(STATED TASK 1): What role did Vowell take on when she joined The Daily Show, according to the Vowell biography?
(STATED TASK 2): Locate every line in the listing that contains the string "tuplet", matching case exactly, and copy each such line.

(SELECTION):
• • • • •
On November 17, 2011, Vowell joined The Daily Show as the new Senior Historical Context Correspondent.
Personal life
Vowell is part Cherokee (about 1/8 on her mother’s side and 1/16 on her father’s side). According to Vowell, “Being at least a little Cherokee in northeastern Oklahoma is about as rare and remarkable as being a Michael Jordan fan in Chicago.” She retraced the path of the forced removal of the Cherokee from the southeastern United States to Oklahoma known as the Trail of Tears with her twin sister Amy. This American Life chronicled her story on July 3, 1998, devoting the entire hour to Sarah's work.
Vowell is the president of the board of 826NYC, a nonprofit tutoring and writing center for students aged 6–18 in Brooklyn. (From Wikipedia.)
Book Reviews
Its scintillating cast includes dour missionaries, genital-worshiping heathens, Teddy Roosevelt, incestuous royalty, a nutty Mormon, a much-too-merry monarch, President Obama, sugar barons, an imprisoned queen and Vowell herself, in a kind of 50th-state variety show. It’s a fun book...[a] playful, provocative, stand-up approach to history.
• • • • •
(MATERIAL FOR THIS EXERCISE):

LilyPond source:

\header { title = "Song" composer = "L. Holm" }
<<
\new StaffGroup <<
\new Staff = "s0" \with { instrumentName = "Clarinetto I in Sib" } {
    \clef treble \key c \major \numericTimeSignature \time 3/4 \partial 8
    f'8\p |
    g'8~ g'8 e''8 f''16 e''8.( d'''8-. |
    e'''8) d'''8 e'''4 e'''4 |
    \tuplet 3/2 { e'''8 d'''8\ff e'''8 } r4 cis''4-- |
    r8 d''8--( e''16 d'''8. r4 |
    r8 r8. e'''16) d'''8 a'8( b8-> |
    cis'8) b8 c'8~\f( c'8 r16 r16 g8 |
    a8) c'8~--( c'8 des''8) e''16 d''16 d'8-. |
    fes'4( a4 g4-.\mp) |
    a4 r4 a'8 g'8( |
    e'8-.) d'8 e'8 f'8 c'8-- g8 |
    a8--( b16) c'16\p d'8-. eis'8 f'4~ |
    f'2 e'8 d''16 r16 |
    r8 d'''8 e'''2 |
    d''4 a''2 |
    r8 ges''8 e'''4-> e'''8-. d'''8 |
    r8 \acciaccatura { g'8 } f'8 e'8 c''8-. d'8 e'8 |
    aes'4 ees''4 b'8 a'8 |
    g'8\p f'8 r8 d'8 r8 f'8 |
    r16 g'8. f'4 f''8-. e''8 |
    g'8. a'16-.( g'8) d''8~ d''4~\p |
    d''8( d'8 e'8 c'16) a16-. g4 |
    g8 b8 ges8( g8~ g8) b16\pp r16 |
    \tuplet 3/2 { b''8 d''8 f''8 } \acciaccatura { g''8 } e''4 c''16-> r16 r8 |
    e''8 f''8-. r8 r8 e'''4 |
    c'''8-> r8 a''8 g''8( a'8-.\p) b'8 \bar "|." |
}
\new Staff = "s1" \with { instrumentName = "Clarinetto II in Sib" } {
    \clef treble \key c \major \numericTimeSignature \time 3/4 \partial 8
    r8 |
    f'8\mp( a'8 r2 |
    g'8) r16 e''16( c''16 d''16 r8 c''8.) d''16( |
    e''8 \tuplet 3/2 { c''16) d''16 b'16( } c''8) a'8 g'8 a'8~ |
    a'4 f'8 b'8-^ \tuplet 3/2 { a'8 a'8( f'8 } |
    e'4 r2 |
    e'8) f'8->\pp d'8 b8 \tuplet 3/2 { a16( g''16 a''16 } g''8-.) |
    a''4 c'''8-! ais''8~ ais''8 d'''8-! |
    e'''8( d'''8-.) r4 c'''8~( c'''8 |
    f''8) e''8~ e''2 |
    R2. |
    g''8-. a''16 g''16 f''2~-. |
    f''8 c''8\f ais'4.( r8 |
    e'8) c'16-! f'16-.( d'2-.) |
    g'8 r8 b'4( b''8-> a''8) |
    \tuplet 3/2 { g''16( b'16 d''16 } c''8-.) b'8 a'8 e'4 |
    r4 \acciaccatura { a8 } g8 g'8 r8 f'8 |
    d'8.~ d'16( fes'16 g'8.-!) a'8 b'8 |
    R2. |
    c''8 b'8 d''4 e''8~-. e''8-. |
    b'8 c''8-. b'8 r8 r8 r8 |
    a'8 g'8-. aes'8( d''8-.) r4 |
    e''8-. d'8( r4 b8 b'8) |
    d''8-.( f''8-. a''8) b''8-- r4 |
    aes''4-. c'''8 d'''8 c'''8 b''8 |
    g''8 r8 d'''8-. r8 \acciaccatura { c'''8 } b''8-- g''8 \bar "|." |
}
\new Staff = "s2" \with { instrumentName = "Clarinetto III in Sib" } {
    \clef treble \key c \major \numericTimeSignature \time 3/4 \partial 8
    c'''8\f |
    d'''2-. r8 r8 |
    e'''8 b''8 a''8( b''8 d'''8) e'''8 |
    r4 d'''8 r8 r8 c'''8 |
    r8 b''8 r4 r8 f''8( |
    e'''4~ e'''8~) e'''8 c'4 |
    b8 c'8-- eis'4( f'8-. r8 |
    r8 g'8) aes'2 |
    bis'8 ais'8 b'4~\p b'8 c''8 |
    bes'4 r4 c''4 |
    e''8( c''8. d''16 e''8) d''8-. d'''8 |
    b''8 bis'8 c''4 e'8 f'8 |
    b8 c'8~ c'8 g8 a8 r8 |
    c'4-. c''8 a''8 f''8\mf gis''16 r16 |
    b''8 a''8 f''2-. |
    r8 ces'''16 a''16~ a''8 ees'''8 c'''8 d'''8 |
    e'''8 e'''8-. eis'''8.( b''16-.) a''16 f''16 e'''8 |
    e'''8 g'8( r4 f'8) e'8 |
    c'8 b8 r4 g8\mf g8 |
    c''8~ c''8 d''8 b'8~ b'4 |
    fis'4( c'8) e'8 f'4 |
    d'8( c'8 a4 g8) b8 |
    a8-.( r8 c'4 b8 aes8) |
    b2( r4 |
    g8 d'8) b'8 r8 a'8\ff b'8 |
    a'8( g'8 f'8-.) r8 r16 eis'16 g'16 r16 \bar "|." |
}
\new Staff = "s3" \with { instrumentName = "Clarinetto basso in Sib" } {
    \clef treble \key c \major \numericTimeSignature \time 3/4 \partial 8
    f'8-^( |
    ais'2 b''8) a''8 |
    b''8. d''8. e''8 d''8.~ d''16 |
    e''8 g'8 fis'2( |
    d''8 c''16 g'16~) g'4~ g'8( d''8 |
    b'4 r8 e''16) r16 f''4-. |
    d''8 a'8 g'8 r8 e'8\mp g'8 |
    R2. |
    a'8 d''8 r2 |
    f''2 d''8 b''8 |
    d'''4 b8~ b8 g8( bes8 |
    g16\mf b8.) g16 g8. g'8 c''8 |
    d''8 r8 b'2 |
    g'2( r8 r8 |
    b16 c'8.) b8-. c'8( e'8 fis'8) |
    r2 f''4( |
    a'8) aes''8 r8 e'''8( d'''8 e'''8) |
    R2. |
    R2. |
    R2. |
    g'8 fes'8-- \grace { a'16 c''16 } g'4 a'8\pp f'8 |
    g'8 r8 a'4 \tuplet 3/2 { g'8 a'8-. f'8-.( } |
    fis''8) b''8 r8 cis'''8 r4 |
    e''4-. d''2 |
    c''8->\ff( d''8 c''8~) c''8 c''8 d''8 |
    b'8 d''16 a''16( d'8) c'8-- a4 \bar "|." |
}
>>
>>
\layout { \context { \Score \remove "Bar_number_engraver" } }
• • • • •
(FULL SOLUTION 1): Senior Historical Context Correspondent.

(FULL SOLUTION 2):
    \tuplet 3/2 { e'''8 d'''8\ff e'''8 } r4 cis''4-- |
    \tuplet 3/2 { b''8 d''8 f''8 } \acciaccatura { g''8 } e''4 c''16-> r16 r8 |
    e''8 \tuplet 3/2 { c''16) d''16 b'16( } c''8) a'8 g'8 a'8~ |
    a'4 f'8 b'8-^ \tuplet 3/2 { a'8 a'8( f'8 } |
    e'8) f'8->\pp d'8 b8 \tuplet 3/2 { a16( g''16 a''16 } g''8-.) |
    \tuplet 3/2 { g''16( b'16 d''16 } c''8-.) b'8 a'8 e'4 |
    g'8 r8 a'4 \tuplet 3/2 { g'8 a'8-. f'8-.( } |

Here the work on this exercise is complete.